§ **What you will do**:
**A.** Print the part of the character build post that opens with the words containing "Initiative +4 ( 4improved" and closes with "racial against poisons.", reproducing it word for word.
**B.** Output the lines of the entries verbatim, starting with the line containing "комнат, разрешающих что-нибудь" and continuing through the end of the entries.

Ok, thanks. This means the only thing I gain from fighter levels are the feats, proficiencies,  the d12 HD instead of d8, and access to the fighters skills, right?

Here's the first draft. Got some money left to use and such, but should be most of the numbers down.

[sblock]
Crozixia, Female Trumpet Archon Fighter 5/5

Alignment: Lawfull Good
Type: Lawfull Good Outsider
Speed: 40 ft.
Fly: 40 ft. (Average)
Size: Medium
Space: 5 ft.
Reach: 5 ft.
Darkvision
Low-Light Vision

STR: 24 (+7) 16points + 4racial + 2enchantment
DEX: 10 (+0) 0points + 2racial
CON: 16 (+3) 10points
INT: 10 (+0) 0points + 2racial
WIS: 16 (+3) 6points + 2racial
CHA: 18 (+4) 8points + 2racial + level

HP: 4d12 + 12con

Initiative +4 ( 4improved initiative)

AC: 23 (10base + 8armor + 4natural + 1enchantment) / 10 / 23

Fortitude: 7 (4base + 3con)
Reflex: 4 (4base)
Will: 7 (4base + 3wis)
+4 racial against poisons.

Resistance: Electricity 10

Base Attack Bonus: +4

Attacks:
Trumpet: +13 (4base + 7str + 1focus + 1enchantment), 2d6+13 damage (10str + 1enchantment + 2specialisation), Threat 19-20/x2

Spells: 
As a cleric of level 6
Access to the Air, Destruction, Good, Law and War domain.

§ **Information supplied**:
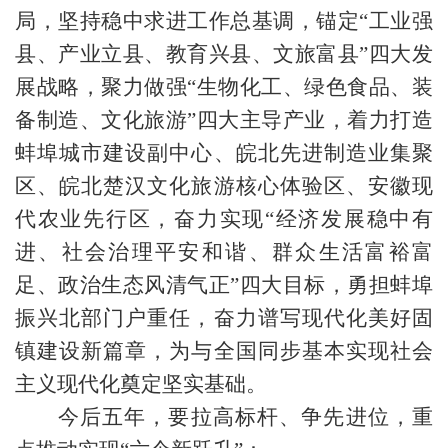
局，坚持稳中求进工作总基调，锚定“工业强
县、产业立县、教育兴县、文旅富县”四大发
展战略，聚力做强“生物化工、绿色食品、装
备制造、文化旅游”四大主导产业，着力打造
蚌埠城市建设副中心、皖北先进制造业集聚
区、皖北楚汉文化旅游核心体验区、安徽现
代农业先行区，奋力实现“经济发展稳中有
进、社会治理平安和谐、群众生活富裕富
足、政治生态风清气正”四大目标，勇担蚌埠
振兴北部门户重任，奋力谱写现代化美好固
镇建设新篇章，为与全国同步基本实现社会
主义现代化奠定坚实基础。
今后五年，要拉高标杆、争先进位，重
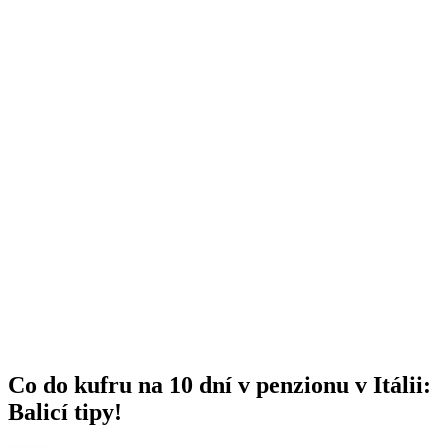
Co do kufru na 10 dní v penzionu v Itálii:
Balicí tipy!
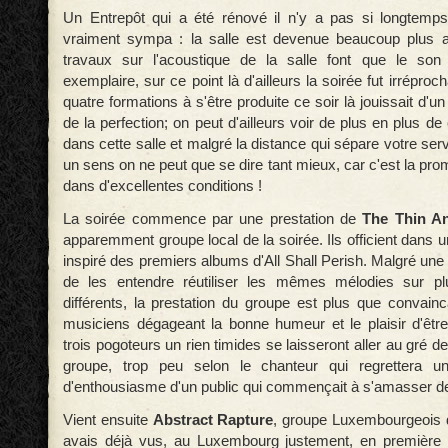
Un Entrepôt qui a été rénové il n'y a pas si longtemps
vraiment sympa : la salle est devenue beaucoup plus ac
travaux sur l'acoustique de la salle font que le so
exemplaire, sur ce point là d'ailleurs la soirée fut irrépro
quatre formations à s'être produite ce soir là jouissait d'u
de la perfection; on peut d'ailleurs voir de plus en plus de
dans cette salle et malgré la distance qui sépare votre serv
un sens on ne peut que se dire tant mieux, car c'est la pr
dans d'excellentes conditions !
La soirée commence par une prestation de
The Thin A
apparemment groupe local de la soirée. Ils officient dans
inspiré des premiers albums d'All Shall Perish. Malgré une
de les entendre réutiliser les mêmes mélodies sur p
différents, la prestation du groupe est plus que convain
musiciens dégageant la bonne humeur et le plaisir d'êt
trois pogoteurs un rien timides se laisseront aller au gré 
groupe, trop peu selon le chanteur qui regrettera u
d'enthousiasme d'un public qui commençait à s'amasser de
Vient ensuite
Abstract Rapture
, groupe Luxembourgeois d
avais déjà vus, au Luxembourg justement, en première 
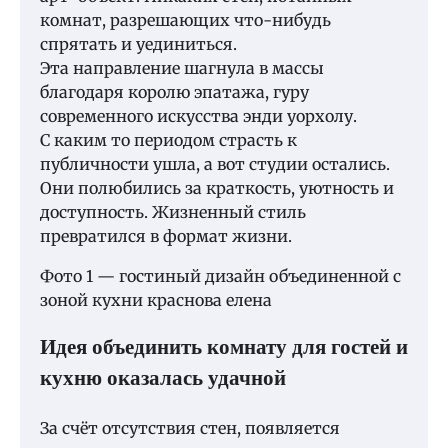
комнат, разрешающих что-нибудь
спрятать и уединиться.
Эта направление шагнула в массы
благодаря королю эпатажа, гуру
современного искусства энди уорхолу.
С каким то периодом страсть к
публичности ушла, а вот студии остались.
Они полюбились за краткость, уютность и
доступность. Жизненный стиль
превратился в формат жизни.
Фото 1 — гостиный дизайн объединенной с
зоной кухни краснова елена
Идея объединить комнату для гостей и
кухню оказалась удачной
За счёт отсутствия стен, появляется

§ **Answers per task**:
**A.**
Initiative +4 ( 4improved initiative)

AC: 23 (10base + 8armor + 4natural + 1enchantment) / 10 / 23

Fortitude: 7 (4base + 3con)
Reflex: 4 (4base)
Will: 7 (4base + 3wis)
+4 racial against poisons.

**B.**
комнат, разрешающих что-нибудь
спрятать и уединиться.
Эта направление шагнула в массы
благодаря королю эпатажа, гуру
современного искусства энди уорхолу.
С каким то периодом страсть к
публичности ушла, а вот студии остались.
Они полюбились за краткость, уютность и
доступность. Жизненный стиль
превратился в формат жизни.
Фото 1 — гостиный дизайн объединенной с
зоной кухни краснова елена
Идея объединить комнату для гостей и
кухню оказалась удачной
За счёт отсутствия стен, появляется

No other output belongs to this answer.